Est-ce que vous savez si avec une application tierce type iFile, Goodreader, Documents by readdle, il est possible de copier les fichiers photo vers la carte SD.

Sinon il y a la solution du jailbreak, je n'avais jamais eu besoin d'en passer par la mais pour le coup, Apple me déçoit :/

Merci de votre aide


----------



## lineakd (26 Juillet 2015)

@coink, ou t'acheter un périphérique wifi ou lightning.


----------



## coink (26 Juillet 2015)

j'ai déjà étudié cette question, et cela ne me convient pas :
- adaptateur lightning : c'est un ipad 3 en 40pin, pas de Lightning puis ça changerait quelque chose ?
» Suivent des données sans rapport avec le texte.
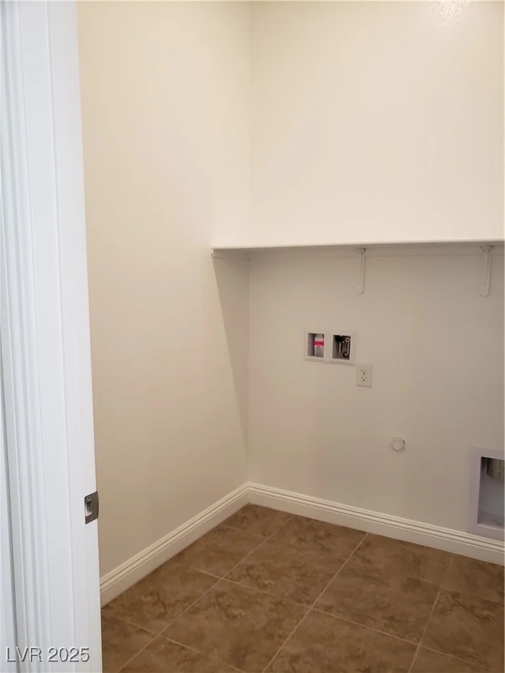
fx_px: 506
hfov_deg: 53.1
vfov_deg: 67.3
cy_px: 336
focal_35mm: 26
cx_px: 252
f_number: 2.4
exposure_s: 1/40
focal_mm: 4.3
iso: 250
- adaptateur wifi : C'est une bonne solution a pas cher, et qui plus est fait généralement batterie externe, mais je privilégie le format très compact de l'adaptateur sd card car chaque grammes compte dans mon sac ;-)


----------



## Deleted member 284611 (1 Août 2015)

Perso pour vider les cartes de mon 5d2 en reportage, j'utilise l'adaptateur usb pour brancher mon 5d2 sur mon iPad Air, cela fonctionne très bien, les fichiers raw sont transférés sur mon iPad sans soucis...


----------



## lineakd (1 Août 2015)

@Moumou92, ce que @coink aimerait, c'est de pouvoir les transférer de l'ipad vers la sd.
@coink, certaines apps des clés usb lightning permettent de sauvegarder les photos, contacts et calendrier. Je n'ai pas essayé celles en "40pin" ou encore les fichiers raw avec ces apps.


----------



## Deleted member 284611 (2 Août 2015)

Dans ce cas il faut utiliser le combo goodreader  + adaptateur wifi (j'utilise un adaptateur qui fait routeur / batterie / adaptateur USB) et ça marche super bien... Par contre ça prend un peu de place et quelques grammes...


----------



## lineakd (2 Août 2015)

@Moumou92, et avec l'app filebrowser, tu pourras accéder à ton fichier sur ton périphérique sans le télécharger sur la tablette.


----------